Rewrite the data below as a numbered list, from the line with "order: Asparagales" to the line with "genus: Hippocrepis", both included. Leave out blank lines and the pictures.

Records shown:
◆ ◆ ◆ ◆ ◆ ◆ ◆

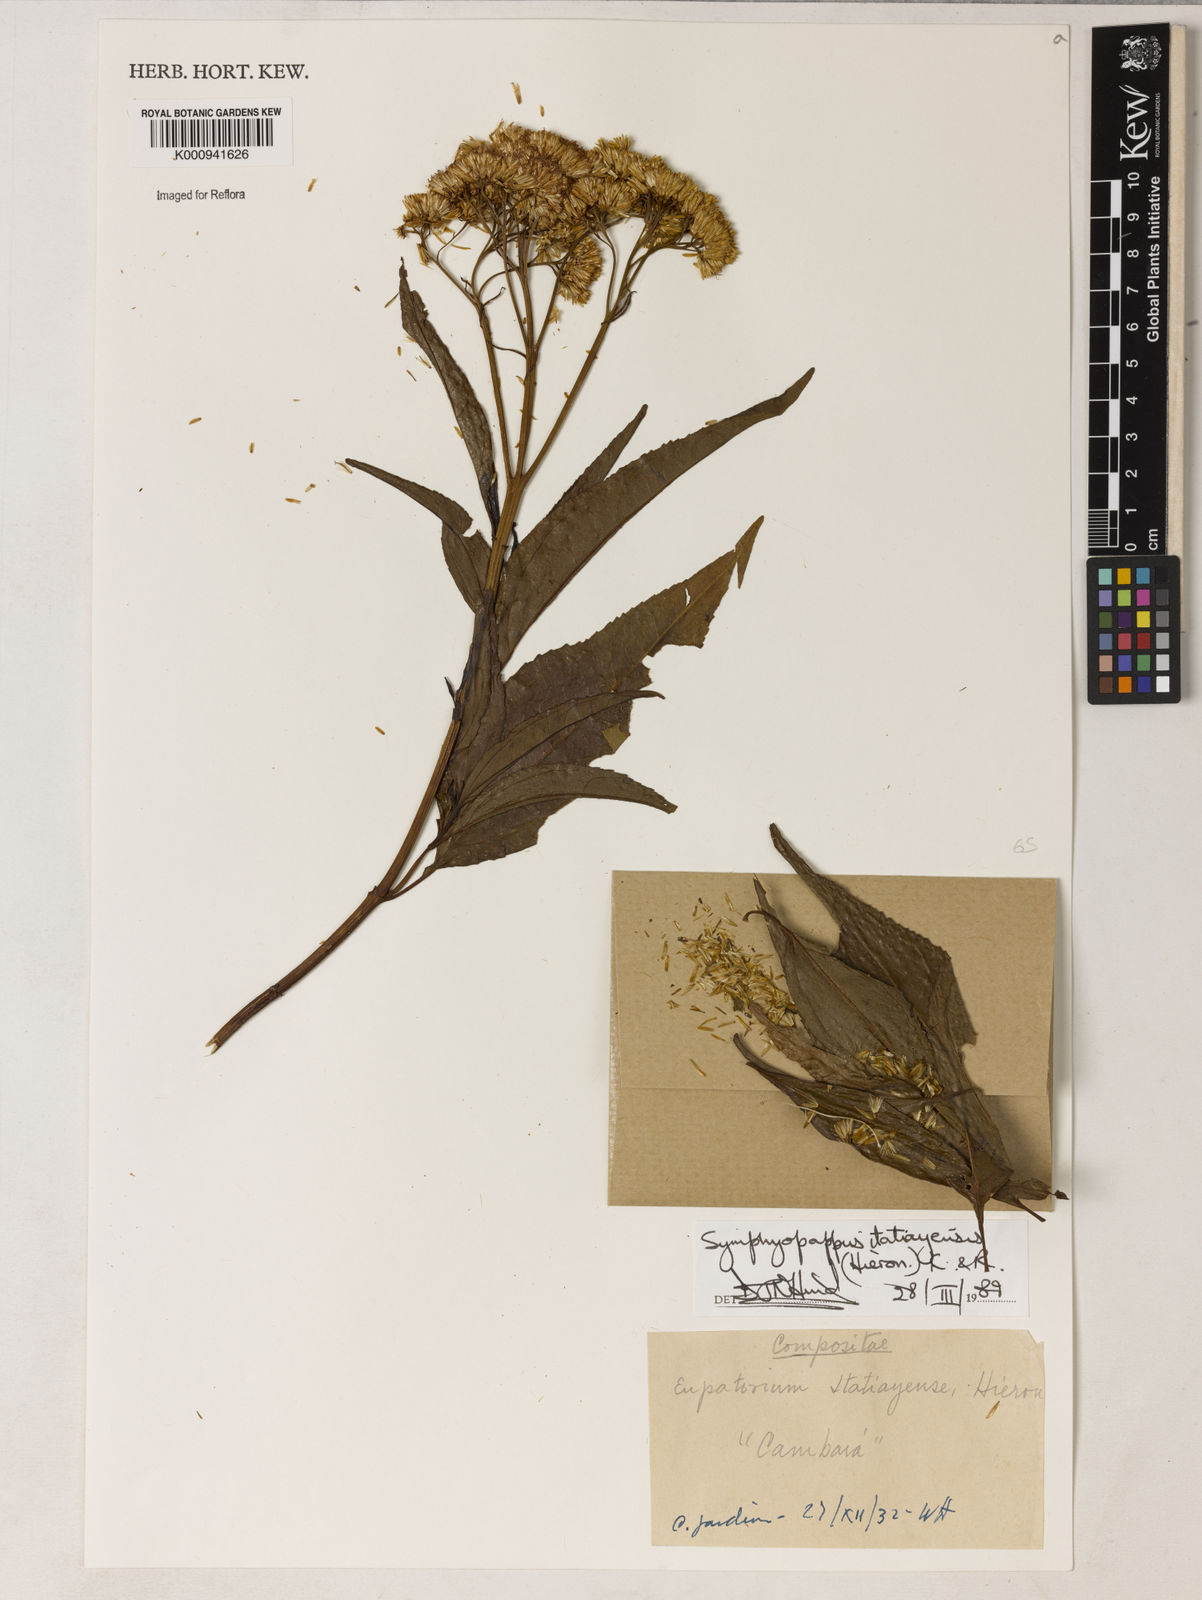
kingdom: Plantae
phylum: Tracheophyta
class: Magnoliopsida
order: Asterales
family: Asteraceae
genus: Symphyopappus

◆ ◆ ◆ ◆ ◆ ◆ ◆

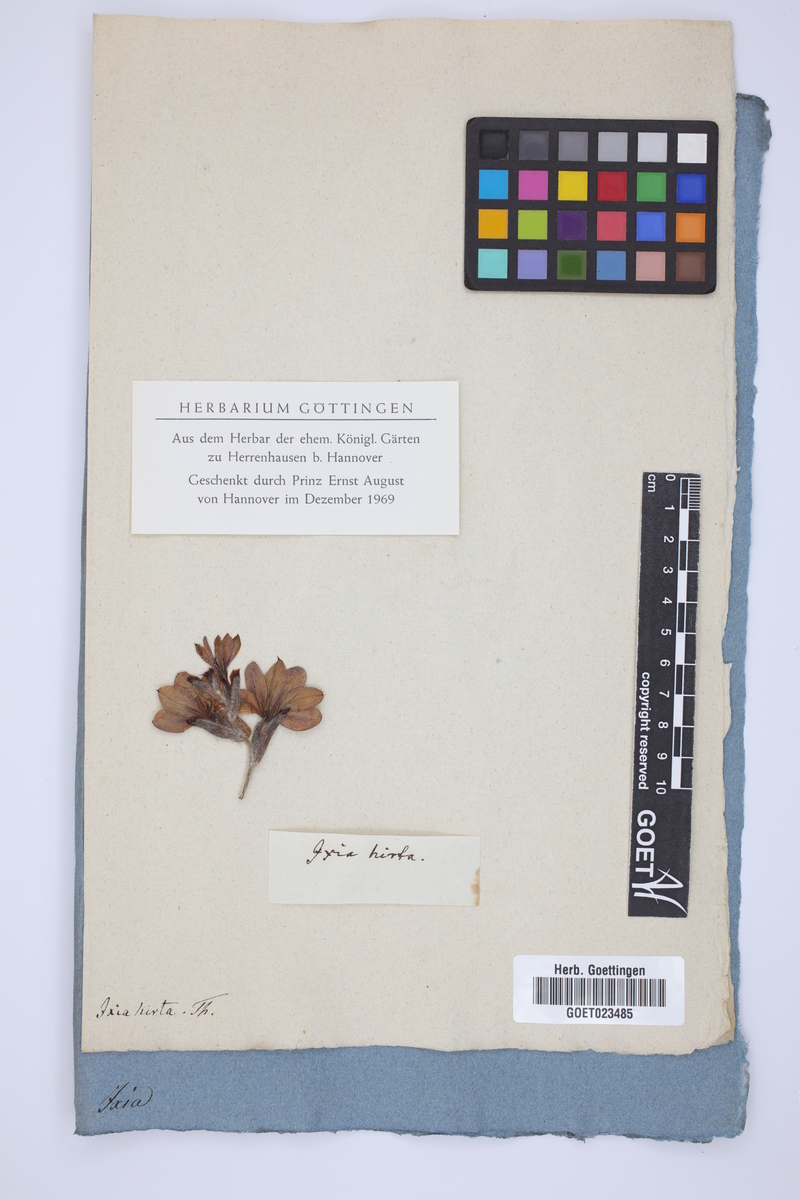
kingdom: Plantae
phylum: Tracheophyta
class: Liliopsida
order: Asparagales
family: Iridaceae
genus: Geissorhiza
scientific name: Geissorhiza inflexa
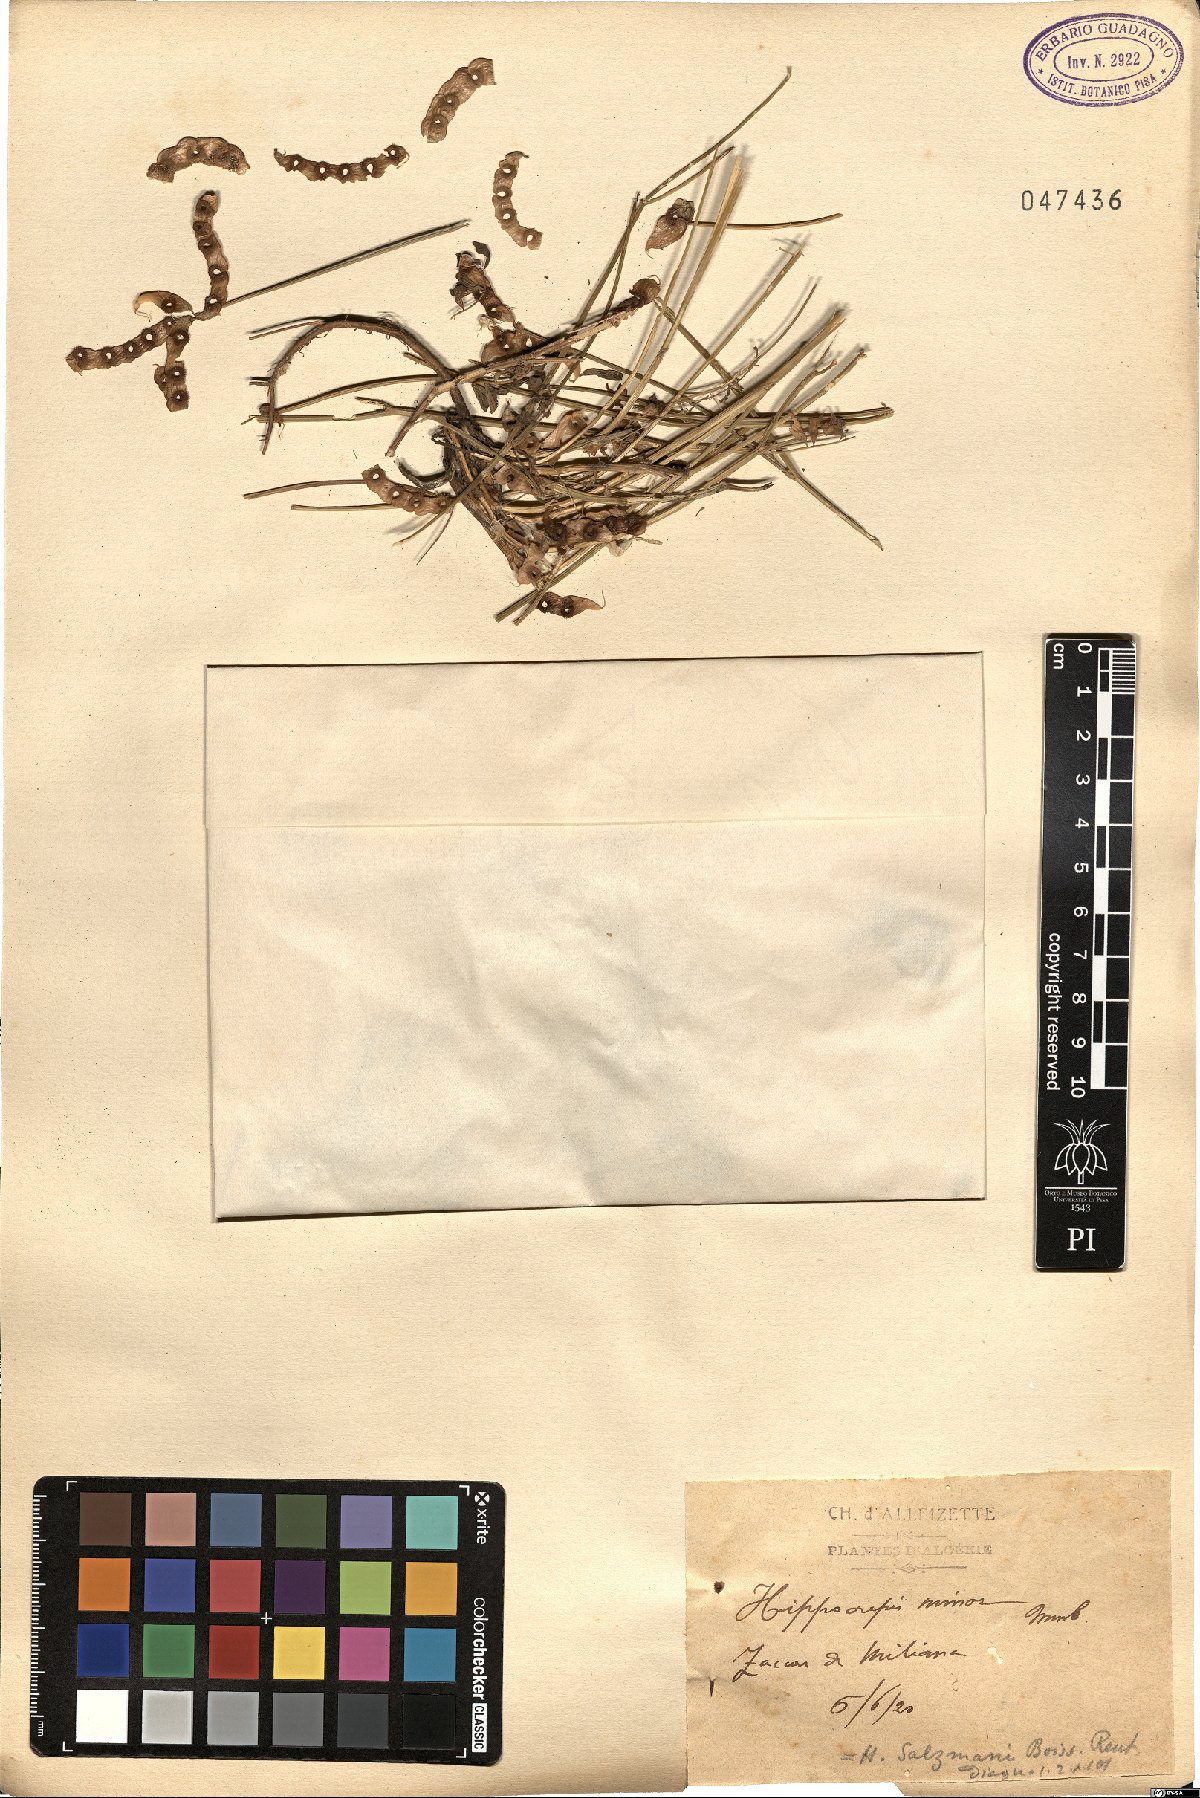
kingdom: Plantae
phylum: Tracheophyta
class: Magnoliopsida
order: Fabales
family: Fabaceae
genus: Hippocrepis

◆ ◆ ◆ ◆ ◆ ◆ ◆

Solution below:
1. order: Asparagales
2. family: Iridaceae
3. genus: Geissorhiza
4. scientific name: Geissorhiza inflexa
5. kingdom: Plantae
6. phylum: Tracheophyta
7. class: Magnoliopsida
8. order: Fabales
9. family: Fabaceae
10. genus: Hippocrepis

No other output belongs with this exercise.